Blockade of O‐GalNAc suppresses liver metastasis in a wide range of NE cancers. a–d) The O‐GalNAc inhibitor benzyl‐α‐GalNAc treatment leads to significantly reduced liver metastatic burdens in rb1 ^Δ/Δ p53 ^Δ/Δ organoid‐inoculated C57BL/6 mice (n = 7), as exemplified by representative H&E staining imagesscale bar = 5 mm) and quantification data. e‐h) Benzyl‐α‐GalNAc treatment results in significantly attenuated liver metastatic burdens in SCLC NCI‐H82‐inoculated nude mice (n = 6), as revealed by representative H&E staining images, scale bar = 5 mm) and quantification data. i–l) Benzyl‐α‐GalNAc treatment leads to significantly repressed liver metastatic lesions in neuroendocrine colon cancer cell COLO‐320DM inoculated nude mice (n = 4), as exemplified by representative H&E staining images, scale bar = 5 mm) and quantification results. For statistics in (d), (h), and (l) student's t‐test was applied and data were shown as mean ± SD. P value ≤ 0.01 was considered as statistically significant. For statistics in this figure, the two‐tail unpaired Student's‐t test was applied for (d), (h) and (l).

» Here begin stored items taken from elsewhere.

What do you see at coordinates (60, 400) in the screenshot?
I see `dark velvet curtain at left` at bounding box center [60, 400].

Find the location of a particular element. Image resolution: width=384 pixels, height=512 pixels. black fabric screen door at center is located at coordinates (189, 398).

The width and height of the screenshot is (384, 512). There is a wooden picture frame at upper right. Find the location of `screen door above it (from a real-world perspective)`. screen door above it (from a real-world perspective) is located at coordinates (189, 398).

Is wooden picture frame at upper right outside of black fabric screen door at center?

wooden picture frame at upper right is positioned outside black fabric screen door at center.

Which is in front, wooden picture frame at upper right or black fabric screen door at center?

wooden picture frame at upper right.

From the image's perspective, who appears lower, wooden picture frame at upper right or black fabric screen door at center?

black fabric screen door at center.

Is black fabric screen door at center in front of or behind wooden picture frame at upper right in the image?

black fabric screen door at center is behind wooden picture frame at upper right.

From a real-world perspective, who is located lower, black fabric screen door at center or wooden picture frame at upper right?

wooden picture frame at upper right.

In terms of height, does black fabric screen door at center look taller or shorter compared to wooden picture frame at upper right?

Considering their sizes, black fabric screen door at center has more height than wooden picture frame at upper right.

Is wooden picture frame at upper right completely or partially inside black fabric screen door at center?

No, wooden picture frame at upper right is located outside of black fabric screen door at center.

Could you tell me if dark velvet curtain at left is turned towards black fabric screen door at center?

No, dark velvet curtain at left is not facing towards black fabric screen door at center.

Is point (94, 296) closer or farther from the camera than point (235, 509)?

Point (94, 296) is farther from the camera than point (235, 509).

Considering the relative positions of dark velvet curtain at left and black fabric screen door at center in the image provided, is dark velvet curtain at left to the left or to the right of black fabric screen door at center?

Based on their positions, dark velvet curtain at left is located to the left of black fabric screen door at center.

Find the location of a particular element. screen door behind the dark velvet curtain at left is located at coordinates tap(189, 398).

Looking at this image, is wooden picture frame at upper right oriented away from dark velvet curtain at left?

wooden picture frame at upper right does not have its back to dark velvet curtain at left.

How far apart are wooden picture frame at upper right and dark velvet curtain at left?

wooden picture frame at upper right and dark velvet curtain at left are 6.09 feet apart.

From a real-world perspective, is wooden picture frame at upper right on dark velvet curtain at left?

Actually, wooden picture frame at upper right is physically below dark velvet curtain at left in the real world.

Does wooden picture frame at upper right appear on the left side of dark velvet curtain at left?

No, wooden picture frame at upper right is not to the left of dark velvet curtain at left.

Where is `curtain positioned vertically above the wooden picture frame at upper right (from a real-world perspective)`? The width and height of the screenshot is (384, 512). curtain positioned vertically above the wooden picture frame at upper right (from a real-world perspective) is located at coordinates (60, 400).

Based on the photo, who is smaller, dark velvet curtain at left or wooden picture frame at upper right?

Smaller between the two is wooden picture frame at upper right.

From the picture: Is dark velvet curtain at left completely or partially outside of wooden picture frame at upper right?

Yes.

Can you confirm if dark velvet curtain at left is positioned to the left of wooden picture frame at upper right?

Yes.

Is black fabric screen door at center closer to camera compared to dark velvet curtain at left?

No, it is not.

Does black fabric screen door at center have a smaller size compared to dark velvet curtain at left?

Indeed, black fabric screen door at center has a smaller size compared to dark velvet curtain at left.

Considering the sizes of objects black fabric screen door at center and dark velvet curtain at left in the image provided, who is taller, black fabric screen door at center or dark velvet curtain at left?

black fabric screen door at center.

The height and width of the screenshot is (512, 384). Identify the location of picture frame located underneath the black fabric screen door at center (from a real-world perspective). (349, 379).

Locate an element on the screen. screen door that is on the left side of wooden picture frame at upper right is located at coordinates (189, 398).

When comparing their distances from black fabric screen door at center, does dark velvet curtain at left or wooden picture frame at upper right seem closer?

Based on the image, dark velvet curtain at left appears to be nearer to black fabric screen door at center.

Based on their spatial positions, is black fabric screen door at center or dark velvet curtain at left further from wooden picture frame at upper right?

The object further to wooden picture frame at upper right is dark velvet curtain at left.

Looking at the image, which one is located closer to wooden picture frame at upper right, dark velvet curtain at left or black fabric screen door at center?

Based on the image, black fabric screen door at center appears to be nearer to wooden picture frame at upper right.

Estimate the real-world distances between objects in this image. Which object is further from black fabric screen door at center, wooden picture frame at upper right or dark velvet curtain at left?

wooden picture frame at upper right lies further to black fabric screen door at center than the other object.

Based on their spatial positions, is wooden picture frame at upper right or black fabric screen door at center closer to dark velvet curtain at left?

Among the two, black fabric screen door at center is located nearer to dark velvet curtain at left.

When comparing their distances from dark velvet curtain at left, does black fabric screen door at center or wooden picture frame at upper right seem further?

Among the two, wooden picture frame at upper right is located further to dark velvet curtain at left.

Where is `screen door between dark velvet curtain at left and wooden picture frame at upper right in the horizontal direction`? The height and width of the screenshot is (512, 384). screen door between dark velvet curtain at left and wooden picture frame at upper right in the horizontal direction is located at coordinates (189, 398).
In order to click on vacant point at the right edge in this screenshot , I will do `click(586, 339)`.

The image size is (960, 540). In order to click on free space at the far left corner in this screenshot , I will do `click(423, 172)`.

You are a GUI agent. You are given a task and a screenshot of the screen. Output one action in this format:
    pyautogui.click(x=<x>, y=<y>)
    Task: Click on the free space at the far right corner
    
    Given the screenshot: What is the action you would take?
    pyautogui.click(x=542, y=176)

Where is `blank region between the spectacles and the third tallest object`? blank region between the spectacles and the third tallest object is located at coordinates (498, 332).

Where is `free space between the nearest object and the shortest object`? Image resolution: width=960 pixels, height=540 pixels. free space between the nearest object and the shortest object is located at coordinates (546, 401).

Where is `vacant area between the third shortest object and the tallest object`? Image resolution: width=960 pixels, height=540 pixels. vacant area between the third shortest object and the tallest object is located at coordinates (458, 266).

Data were shown as means ± SD.

Figure 8

O‐glycosylated ANXA2 is a key protein that binds to and activates the MBL complement pathway in NEPC. a) Schematic diagrams illustrating the workflow for screening Galnt9 substrates using immunoprecipitation (IP) and mass spectrometry (MS). b) MS screening data showing a candidate list of Galnt9 substrates. c) Immunoprecipitation (IP) assay showing that Galnt9‐KD attenuates the O‐GalNAc glycosylation in murine rb1 ^Δ/Δ p53 ^Δ/Δ NEPC cells. d) Immunoprecipitation (IP) assay demonstrates that Galnt9‐KD impairs the interaction between Anxa2 and MBL2. e) Immunoprecipitation (IP) assay demonstrates the mutations of the key O‐GalNAc glycosylated sites of Anxa2 including the 18th, 22nd, and 26th Serine residues (S18A, S22A, S26A) impaired O‐Glycosylation levels as compared to the intact WT Anxa2 construct. f–h) Mutations of Anxa2 in the 22nd and 26th serine sites result in significantly reduced MBL binding and activation capabilities. i‐l) Anxa2‐KD in rb1 ^Δ/Δ p53 ^Δ/Δ NEPC organoids leads to significantly reduced MBL binding j,k) and activation l) capabilities as compared to scramble controls. m–o) Dissected livers, H&E staining images, and quantification results on liver metastatic foci number of the C57BL/6 recipients inoculated with rb1 ^Δ/Δ p53 ^Δ/Δ‐scramble organoids and rb1 ^Δ/Δ p53 ^Δ/Δ‐shAnxa2 organoids (n = 7, mice). For statistics in this figure, the two‐tail unpaired Student's‐t test was applied for (o), and the one‐way ANOVA test was applied for (g‐h) and (k‐l). Data were shown as means ± SD.